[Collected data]
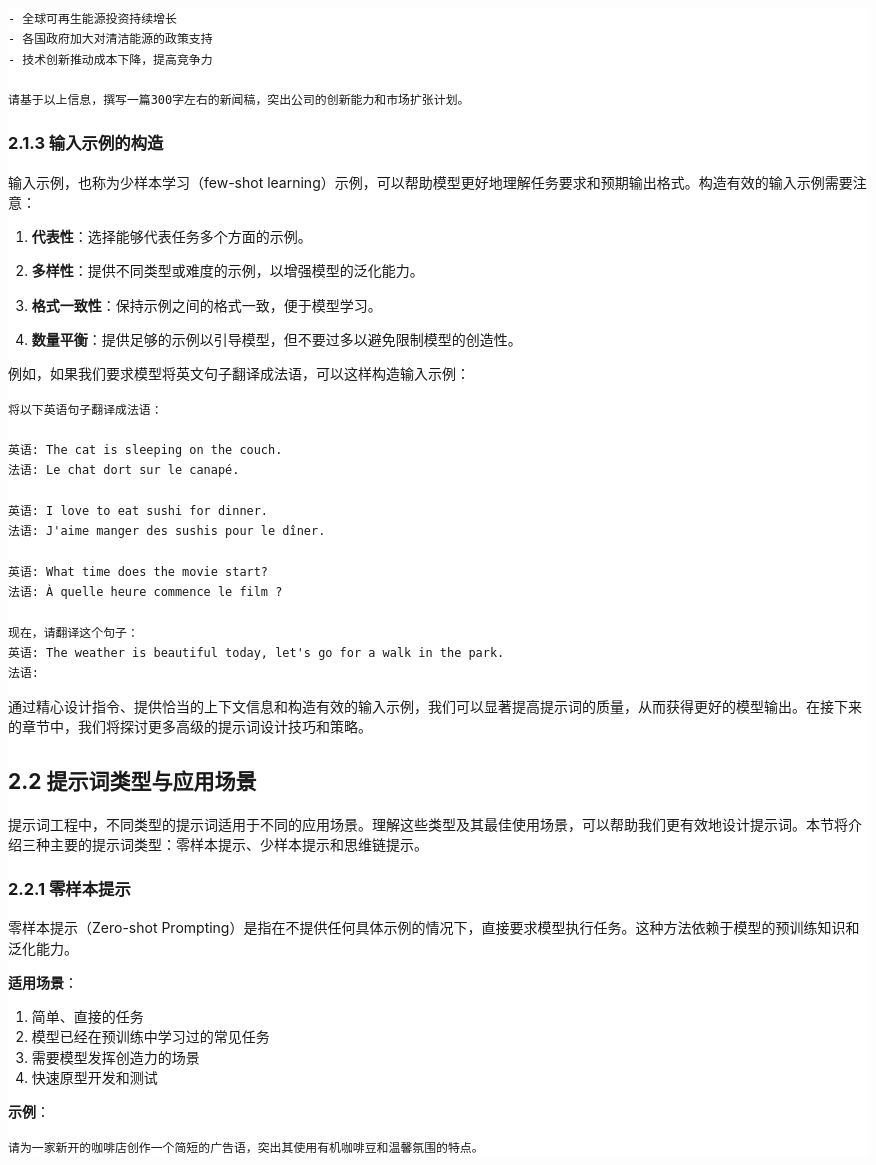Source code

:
 ```
- 全球可再生能源投资持续增长
- 各国政府加大对清洁能源的政策支持
- 技术创新推动成本下降，提高竞争力

请基于以上信息，撰写一篇300字左右的新闻稿，突出公司的创新能力和市场扩张计划。
```

### 2.1.3 输入示例的构造

输入示例，也称为少样本学习（few-shot learning）示例，可以帮助模型更好地理解任务要求和预期输出格式。构造有效的输入示例需要注意：

1. **代表性**：选择能够代表任务多个方面的示例。

2. **多样性**：提供不同类型或难度的示例，以增强模型的泛化能力。

3. **格式一致性**：保持示例之间的格式一致，便于模型学习。

4. **数量平衡**：提供足够的示例以引导模型，但不要过多以避免限制模型的创造性。

例如，如果我们要求模型将英文句子翻译成法语，可以这样构造输入示例：

```
将以下英语句子翻译成法语：

英语: The cat is sleeping on the couch.
法语: Le chat dort sur le canapé.

英语: I love to eat sushi for dinner.
法语: J'aime manger des sushis pour le dîner.

英语: What time does the movie start?
法语: À quelle heure commence le film ?

现在，请翻译这个句子：
英语: The weather is beautiful today, let's go for a walk in the park.
法语:
```

通过精心设计指令、提供恰当的上下文信息和构造有效的输入示例，我们可以显著提高提示词的质量，从而获得更好的模型输出。在接下来的章节中，我们将探讨更多高级的提示词设计技巧和策略。

## 2.2 提示词类型与应用场景

提示词工程中，不同类型的提示词适用于不同的应用场景。理解这些类型及其最佳使用场景，可以帮助我们更有效地设计提示词。本节将介绍三种主要的提示词类型：零样本提示、少样本提示和思维链提示。

### 2.2.1 零样本提示

零样本提示（Zero-shot Prompting）是指在不提供任何具体示例的情况下，直接要求模型执行任务。这种方法依赖于模型的预训练知识和泛化能力。

**适用场景**：
1. 简单、直接的任务
2. 模型已经在预训练中学习过的常见任务
3. 需要模型发挥创造力的场景
4. 快速原型开发和测试

**示例**：
```
请为一家新开的咖啡店创作一个简短的广告语，突出其使用有机咖啡豆和温馨氛围的特点。
```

**To do**
Exact repetition is the task: every line from the start of the data to the line with "2. **多样性**：提供不同类型或难度的示例，以增强模型的泛化能力。", inclusive, and none after it, pictures omitted.

**Task response**
Source code

:
 ```
- 全球可再生能源投资持续增长
- 各国政府加大对清洁能源的政策支持
- 技术创新推动成本下降，提高竞争力

请基于以上信息，撰写一篇300字左右的新闻稿，突出公司的创新能力和市场扩张计划。
```

### 2.1.3 输入示例的构造

输入示例，也称为少样本学习（few-shot learning）示例，可以帮助模型更好地理解任务要求和预期输出格式。构造有效的输入示例需要注意：

1. **代表性**：选择能够代表任务多个方面的示例。

2. **多样性**：提供不同类型或难度的示例，以增强模型的泛化能力。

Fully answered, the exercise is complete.